[[ TEXT PROVIDED open ]]

SAT Solver using DPLL

This code was originally written as an assignment for the course EE677: Foundations of VLSI CAD at IIT Bombay. The code solves a satisfiabilty problem in Conjuctive Normal Form (CNF) using the famous DPLL Algorithm. If the problem is satisfiable, one possible solution is returned.

Algorithm

The code is written in Python 3, it might not be compatible with previous versions. The problem is defined in CNF form. The DPLL algorithm can be explained by the following pseudocode.

solve_dpll(cnf):
    while(cnf has a unit clause {X}):
        delete clauses contatining {X}
        delete {!X} from all clauses
    if null clause exists:
        return False
    if CNF is null:
        return True
    select a literal {X}
    cnf1 = cnf + {X}
    cnf2 = cnf + {!X}
    return solve_dpll(cnf1)+solve_dpll(cnf2)

Usage

• Please write the CNF form problem in a text file in the following way.
• For Example: (!B+A+!C)(B+A+!C)(!B+!A+!C)(B)(C) will be written as

!B A !C
B A !C
!B !A !C
B
C

• Save it in <filename> (example problem.txt).
• Run the following command

$ python3 SATSolver.py --input problem.txt

Example

For CNF = (!B+A+!C)(B+A+!C)(!B+!A+!C)(B)(C), we get

CNF = (!B+A+!C)(B+A+!C)(!B+!A+!C)(B)(C)
Units = ['C', 'B']
CNF after unit propogation = (!A)(A)

CNF = (!A)(A)(A)
Units = ['!A', 'A']
CNF after unit propogation = ()
Null clause found, backtracking...

CNF = (!A)(A)(!A)
Units = ['!A', 'A']
CNF after unit propogation = ()
Null clause found, backtracking...

Reached starting node!
Number of Splits = 3
Unit Propogations = 6

Result: UNSATISFIABLE

TODO

• Refactor into a pythonic module
• Update README
• Use argparse for command line inputs
• Add a verbosity command line option

[[ TEXT PROVIDED closed ]]
[[ DATASET ENTRIES open ]]

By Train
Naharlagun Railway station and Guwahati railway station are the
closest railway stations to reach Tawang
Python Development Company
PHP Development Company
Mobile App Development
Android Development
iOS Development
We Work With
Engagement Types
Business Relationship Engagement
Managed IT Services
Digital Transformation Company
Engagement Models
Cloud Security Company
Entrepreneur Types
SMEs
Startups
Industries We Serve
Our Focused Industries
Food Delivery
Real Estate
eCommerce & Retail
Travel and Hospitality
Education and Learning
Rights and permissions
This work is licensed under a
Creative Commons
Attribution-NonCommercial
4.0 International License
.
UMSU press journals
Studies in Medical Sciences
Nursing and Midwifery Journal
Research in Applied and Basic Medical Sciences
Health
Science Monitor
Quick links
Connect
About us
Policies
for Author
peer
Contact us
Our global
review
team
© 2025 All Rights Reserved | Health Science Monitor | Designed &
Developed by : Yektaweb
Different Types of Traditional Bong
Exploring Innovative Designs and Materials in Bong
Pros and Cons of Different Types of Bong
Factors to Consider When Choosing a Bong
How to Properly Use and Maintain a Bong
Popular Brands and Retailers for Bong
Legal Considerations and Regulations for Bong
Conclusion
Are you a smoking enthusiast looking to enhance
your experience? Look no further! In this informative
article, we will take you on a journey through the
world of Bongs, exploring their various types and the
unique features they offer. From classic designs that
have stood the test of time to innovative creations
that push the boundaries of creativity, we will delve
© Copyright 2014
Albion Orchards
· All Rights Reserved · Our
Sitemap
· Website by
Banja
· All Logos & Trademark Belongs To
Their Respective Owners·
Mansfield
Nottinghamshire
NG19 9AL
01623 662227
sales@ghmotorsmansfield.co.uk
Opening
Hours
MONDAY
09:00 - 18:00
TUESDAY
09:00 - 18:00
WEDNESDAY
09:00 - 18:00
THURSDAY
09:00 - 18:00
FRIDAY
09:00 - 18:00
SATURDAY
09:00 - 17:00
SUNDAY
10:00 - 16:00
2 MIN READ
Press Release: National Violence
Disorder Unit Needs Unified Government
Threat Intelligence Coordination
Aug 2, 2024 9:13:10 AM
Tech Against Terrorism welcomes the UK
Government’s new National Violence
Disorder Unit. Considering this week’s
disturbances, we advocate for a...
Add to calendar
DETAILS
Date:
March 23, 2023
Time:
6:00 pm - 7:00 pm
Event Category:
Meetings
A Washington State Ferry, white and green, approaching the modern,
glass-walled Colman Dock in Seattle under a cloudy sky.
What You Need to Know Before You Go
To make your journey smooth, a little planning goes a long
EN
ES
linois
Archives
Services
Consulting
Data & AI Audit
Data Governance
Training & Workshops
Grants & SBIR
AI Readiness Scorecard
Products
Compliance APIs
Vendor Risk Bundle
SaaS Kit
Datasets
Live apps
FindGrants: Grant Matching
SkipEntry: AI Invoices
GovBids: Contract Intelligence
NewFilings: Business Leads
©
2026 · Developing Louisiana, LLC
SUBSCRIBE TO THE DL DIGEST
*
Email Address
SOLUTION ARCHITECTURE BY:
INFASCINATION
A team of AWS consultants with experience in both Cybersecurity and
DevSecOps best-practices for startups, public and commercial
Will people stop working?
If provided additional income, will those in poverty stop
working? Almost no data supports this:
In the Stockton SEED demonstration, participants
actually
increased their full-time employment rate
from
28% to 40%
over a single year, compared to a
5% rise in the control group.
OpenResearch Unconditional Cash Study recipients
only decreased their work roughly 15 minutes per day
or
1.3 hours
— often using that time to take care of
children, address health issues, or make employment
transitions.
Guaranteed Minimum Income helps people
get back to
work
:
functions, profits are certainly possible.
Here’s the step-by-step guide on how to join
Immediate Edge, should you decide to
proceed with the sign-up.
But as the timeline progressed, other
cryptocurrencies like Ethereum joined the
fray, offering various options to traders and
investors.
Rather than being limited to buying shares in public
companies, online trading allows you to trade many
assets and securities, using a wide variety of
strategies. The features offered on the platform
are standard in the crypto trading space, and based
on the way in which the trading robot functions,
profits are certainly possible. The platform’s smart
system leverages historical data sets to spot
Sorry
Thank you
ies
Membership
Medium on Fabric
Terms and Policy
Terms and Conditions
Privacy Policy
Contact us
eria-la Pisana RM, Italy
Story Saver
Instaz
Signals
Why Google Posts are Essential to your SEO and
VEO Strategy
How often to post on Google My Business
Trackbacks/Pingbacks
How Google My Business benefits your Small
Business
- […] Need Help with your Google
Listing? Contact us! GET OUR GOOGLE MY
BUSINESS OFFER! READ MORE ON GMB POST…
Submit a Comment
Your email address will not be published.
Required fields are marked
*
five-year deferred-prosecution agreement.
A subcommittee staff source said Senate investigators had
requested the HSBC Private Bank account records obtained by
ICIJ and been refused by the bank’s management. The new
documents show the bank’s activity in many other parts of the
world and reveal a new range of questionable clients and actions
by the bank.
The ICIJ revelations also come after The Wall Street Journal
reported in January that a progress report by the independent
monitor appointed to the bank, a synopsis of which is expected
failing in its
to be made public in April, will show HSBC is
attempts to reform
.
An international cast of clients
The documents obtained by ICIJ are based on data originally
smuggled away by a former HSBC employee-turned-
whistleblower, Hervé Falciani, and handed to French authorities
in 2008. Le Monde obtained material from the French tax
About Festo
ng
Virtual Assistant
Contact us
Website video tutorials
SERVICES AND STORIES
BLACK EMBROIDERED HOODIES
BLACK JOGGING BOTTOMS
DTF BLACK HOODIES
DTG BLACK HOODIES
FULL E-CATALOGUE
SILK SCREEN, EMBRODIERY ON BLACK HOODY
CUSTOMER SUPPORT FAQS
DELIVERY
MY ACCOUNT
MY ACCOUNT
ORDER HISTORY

[[ DATASET ENTRIES closed ]]

| LIST OF TASKS |
[1] Using the SAT solver text, decide whether each statement agrees with it: (a) the code is written in Python 3; (b) the example problem turns out to be satisfiable; (c) the example run reports three splits. Answer yes or no for each and quote the deciding words.
[2] Reproduce the SAT solver text starting at "The code is" and ending at "return solve_dpll(cnf1)+solve_dpll(cnf2)", substituting "variable" for "literal".

| OUTPUTS IN ORDER |
[1]
(a) Yes: "The code is written in Python 3"
(b) No: "Result: UNSATISFIABLE"
(c) Yes: "Number of Splits = 3"

[2]
The code is written in Python 3, it might not be compatible with previous versions. The problem is defined in CNF form. The DPLL algorithm can be explained by the following pseudocode.

solve_dpll(cnf):
    while(cnf has a unit clause {X}):
        delete clauses contatining {X}
        delete {!X} from all clauses
    if null clause exists:
        return False
    if CNF is null:
        return True
    select a variable {X}
    cnf1 = cnf + {X}
    cnf2 = cnf + {!X}
    return solve_dpll(cnf1)+solve_dpll(cnf2)